The letter notes that it serves to correct a misinterpretation made by Sessa Capital regarding Ashford’s willingness to engage in good faith discussions with the company and to publicly outline its receptivity to a potential settlement. The letter further notes that when the court ordered the two companies to resolve their disputes by agreement, Sessa’s attorney had responded that Ashford had presented a ridiculous settlement proposal.

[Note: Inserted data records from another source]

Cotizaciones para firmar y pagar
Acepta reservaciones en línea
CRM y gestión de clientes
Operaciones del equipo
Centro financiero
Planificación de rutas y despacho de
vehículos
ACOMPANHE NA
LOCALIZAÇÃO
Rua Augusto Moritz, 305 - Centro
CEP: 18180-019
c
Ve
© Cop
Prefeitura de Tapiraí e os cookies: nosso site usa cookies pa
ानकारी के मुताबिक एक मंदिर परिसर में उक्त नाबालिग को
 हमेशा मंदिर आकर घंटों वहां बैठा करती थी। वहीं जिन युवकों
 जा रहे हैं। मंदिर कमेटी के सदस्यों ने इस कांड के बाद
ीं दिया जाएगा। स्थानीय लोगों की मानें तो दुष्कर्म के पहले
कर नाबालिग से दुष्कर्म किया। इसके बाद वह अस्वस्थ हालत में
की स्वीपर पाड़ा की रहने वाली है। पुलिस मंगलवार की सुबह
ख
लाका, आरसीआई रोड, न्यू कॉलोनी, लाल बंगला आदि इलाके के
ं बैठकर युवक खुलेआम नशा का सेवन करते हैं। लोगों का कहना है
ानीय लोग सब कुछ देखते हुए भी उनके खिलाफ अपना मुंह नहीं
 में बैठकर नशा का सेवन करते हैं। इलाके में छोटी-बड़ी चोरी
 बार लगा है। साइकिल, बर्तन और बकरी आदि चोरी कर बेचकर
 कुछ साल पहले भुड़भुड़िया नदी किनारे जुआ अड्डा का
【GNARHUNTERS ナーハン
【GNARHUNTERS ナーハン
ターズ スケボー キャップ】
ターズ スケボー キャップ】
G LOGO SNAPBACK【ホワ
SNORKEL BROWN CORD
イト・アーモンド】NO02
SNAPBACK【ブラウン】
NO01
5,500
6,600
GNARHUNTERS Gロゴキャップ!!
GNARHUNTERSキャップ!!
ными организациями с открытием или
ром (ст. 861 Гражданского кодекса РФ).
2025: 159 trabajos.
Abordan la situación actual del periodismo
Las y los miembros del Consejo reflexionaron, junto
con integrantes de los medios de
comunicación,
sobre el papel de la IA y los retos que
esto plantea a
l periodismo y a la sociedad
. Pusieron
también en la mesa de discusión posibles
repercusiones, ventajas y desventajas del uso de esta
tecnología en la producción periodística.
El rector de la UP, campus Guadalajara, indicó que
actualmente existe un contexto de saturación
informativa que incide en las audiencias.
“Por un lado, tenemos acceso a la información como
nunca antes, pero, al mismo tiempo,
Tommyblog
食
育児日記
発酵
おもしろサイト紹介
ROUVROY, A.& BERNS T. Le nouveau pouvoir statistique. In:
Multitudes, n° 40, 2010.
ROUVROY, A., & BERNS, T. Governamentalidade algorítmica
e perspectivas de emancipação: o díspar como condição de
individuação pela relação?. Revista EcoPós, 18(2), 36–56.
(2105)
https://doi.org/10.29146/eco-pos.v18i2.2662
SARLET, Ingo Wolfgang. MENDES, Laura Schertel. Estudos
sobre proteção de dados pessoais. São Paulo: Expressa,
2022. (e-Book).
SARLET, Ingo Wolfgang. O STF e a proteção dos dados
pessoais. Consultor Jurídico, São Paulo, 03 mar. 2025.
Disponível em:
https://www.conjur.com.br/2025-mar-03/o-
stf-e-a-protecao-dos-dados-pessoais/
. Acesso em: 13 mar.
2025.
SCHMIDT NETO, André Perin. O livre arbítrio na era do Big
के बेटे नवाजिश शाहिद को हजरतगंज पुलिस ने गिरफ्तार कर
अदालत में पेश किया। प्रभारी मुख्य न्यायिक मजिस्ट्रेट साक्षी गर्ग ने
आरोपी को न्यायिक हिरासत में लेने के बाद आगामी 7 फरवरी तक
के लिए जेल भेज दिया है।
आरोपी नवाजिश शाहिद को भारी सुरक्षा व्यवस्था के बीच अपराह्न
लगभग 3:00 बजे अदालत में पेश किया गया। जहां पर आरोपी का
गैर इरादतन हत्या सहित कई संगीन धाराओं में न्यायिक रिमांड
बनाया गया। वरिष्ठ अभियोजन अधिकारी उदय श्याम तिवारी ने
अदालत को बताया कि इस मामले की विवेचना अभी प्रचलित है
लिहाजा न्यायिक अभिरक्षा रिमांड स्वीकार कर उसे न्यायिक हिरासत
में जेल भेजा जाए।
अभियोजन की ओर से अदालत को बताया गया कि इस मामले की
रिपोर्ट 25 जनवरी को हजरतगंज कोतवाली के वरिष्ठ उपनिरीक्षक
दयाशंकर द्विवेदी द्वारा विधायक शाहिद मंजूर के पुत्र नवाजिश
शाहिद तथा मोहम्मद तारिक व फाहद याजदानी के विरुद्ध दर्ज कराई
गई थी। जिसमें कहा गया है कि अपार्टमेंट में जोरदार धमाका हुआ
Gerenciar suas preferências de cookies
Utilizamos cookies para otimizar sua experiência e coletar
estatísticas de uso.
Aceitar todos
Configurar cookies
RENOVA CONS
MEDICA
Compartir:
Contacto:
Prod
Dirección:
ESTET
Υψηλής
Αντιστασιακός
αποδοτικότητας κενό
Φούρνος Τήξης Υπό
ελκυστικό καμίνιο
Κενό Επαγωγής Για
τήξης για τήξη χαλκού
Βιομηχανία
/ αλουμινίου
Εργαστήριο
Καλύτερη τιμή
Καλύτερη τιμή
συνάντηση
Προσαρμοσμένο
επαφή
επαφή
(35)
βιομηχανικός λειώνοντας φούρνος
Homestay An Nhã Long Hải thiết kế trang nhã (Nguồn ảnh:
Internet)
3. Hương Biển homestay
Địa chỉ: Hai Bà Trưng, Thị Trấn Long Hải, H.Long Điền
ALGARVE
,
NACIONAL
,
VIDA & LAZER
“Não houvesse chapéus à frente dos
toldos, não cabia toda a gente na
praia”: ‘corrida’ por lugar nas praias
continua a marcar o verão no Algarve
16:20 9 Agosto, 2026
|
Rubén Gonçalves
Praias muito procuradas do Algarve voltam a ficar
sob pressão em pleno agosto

Further encouragement to a discussion from the court resulted in the attorney advising the court that such an approach would be counterproductive, and Sessa has no confidence that Ashford Prime will participate in discussions on good faith. Sessa has also refused any settlement proposal sent to them. Ashford notes that it does not know Sessa’s motive for obscurity on a potential agreement, and they believe that it is necessary to write an open letter.
Under the proposal in the open letter, Ashford would provide Sessa with an 8% stockholder, though the proposal does not seek to accommodate Sessa’s apparent unwavering demand for full control of the board. Ashford notes that it will expand the board by adding two independent directors. They would involve Sessa in the joint selection of the two directors and subject their appointment to Sessa’s approval.
Ashford will form a Special Committee for Advisor Transaction that will advise on all transactions of the company with its advisor. Ashford would immediately end its litigations and Sessa would agree to a customary standstill, providing the newly formed board with enough time to implement its business strategy.
The letter finally encourages its shareholder to evaluate the context included in it based on the recently announced structural improvement and initiatives.
Some of the structural improvement and initiative introduced include using up to $50 million to initiate a stock repurchase program, amending the company’s 2016 dividend policy, liquidating its hedge fund investment and using the cash to fund a share repurchase plan.